Selanjutnya Soegondo dan adiknya (Soenarjati) diangkat anak oleh pamannya yang
bernama Bapak Hadisewojo (seorang collecteur wilayah Blora, dan tidak punya
anak, dan juga mengangkat Sudarjati dari anak saudara sepupu Keluarga Ny.
Brotoamidjojo, serta Sumijati dari anak saudara sepupu Keluarga S. Soekadji,
sehingga Bapak Hadisewojo mempunyai 4 anak angkat yang saling ikatan saudara
sepupu).
Setelah lulus AMS tahun 1925 melanjutkan kuliah atas biaya pamannya dan bea
siswa di Rechtshoogeschool te Batavia (Sekolah Tinggi Hukum di Jakarta - didirikan
tahun 1924 - cikal bakal Fakultas Hukum Universitas Indonesia sekarang). Ia
mondok di rumah pegawai pos bersama beberapa pegawai pos Pasar Baru lainnya
di Gang Rijksman (belakang Rijswijk - sekarang Jl Juanda belakang Hotel Amaris
Stasiun Juanda), sehingga ia bisa membaca majalah Indonesia Merdeka
asuhan Mohammad Hatta terbitan Perhimpunan Indonesia di Negeri Belanda yang
dilarang masuk ke Indonesia. Selama mahasiswa hidup sulit hanya punya satu baju,
yang harus dicuci dulu kalau mau kuliah.
Kuliah di RHS hanya mencapai lulus tingkat Candidat Satu (C1), setelah Propadeus,
karena bea siswanya dicabut akibat kegiatan politiknya dan juga pamannya
meninggal dunia (sekarang setingkat dengan ijazah D2, karena sistem pendidikan
sekolah tinggi pada waktu itu adalah terdiri atas 4 jenjang, yaitu: Propadeus,
Candidat 1 dan Candidat 2, serta Doktoral).
Perjuangan
Pada waktu semua orang ikut dalam organisasi pemuda, pemuda Sugondo masuk
dalam PPI (Persatuan Pemuda Indonesia - dan tidak masuk dalam Jong Java).
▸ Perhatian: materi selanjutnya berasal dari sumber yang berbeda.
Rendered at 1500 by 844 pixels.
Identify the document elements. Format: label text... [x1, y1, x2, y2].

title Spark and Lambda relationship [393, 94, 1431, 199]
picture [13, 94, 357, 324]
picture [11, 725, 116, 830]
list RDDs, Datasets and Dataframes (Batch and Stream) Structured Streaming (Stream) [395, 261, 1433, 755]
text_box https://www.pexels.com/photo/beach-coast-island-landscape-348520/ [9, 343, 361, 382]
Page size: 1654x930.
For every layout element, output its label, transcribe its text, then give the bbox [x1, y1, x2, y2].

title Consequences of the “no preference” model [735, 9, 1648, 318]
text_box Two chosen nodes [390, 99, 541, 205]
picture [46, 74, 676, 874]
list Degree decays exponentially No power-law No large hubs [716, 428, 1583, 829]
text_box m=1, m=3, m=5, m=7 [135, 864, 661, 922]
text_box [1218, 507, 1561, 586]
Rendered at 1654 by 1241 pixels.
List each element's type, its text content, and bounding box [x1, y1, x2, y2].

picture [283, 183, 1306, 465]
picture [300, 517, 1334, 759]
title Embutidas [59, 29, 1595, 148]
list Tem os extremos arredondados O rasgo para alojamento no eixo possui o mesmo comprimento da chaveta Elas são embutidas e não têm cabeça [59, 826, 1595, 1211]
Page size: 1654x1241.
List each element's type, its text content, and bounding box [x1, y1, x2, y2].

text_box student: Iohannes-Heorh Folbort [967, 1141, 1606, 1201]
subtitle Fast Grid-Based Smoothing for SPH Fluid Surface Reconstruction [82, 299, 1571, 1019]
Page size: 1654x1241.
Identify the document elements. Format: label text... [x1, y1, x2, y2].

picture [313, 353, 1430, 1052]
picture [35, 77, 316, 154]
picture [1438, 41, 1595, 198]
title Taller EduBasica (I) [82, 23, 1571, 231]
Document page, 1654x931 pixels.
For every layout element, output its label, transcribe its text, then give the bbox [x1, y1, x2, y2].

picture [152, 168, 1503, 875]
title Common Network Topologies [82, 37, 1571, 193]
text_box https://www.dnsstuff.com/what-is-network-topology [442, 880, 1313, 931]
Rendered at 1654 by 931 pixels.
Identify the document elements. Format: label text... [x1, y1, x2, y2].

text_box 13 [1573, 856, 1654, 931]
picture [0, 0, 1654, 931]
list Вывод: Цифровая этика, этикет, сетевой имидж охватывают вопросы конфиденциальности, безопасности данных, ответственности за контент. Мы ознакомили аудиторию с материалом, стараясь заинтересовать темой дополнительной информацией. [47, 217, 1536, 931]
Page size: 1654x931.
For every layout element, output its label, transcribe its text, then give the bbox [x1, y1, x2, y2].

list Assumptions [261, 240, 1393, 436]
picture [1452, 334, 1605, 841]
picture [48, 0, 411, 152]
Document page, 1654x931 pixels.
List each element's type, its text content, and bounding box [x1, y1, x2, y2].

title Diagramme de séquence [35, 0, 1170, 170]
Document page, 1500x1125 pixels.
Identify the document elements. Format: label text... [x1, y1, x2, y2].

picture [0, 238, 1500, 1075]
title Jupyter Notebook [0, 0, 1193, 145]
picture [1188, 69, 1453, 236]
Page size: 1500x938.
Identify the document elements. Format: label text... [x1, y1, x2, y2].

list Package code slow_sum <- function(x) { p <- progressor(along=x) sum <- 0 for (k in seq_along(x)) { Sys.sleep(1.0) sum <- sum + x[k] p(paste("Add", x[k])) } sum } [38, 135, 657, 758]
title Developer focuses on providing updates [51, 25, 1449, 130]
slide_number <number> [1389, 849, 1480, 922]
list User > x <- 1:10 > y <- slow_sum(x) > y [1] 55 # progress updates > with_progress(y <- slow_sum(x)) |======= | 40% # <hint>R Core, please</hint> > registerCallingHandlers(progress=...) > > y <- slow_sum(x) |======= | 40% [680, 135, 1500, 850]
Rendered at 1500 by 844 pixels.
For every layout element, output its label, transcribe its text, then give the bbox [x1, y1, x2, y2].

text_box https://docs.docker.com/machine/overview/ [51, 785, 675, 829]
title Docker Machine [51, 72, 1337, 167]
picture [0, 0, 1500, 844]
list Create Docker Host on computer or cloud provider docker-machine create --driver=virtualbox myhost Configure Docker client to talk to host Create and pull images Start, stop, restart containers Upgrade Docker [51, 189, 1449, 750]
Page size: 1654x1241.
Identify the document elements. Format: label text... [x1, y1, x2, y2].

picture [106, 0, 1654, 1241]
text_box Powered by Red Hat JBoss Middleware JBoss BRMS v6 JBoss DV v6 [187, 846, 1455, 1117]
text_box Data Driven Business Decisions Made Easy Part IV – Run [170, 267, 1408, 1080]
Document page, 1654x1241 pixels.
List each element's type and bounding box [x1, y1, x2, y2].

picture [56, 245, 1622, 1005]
Pada tahun 1926 saat Konggres Pemuda I, Sugondo ikut serta dalam kegiatan
tersebut. Tahun 1928, ketika akan ada Konggres Pemuda II 1928, maka Sugondo
terpilih jadi Ketua atas persetujuan Drs. Mohammad Hatta sebagai ketua PPI di
Negeri Belanda dan Ir. Sukarno (yang pernah serumah di Surabaya) di Bandung.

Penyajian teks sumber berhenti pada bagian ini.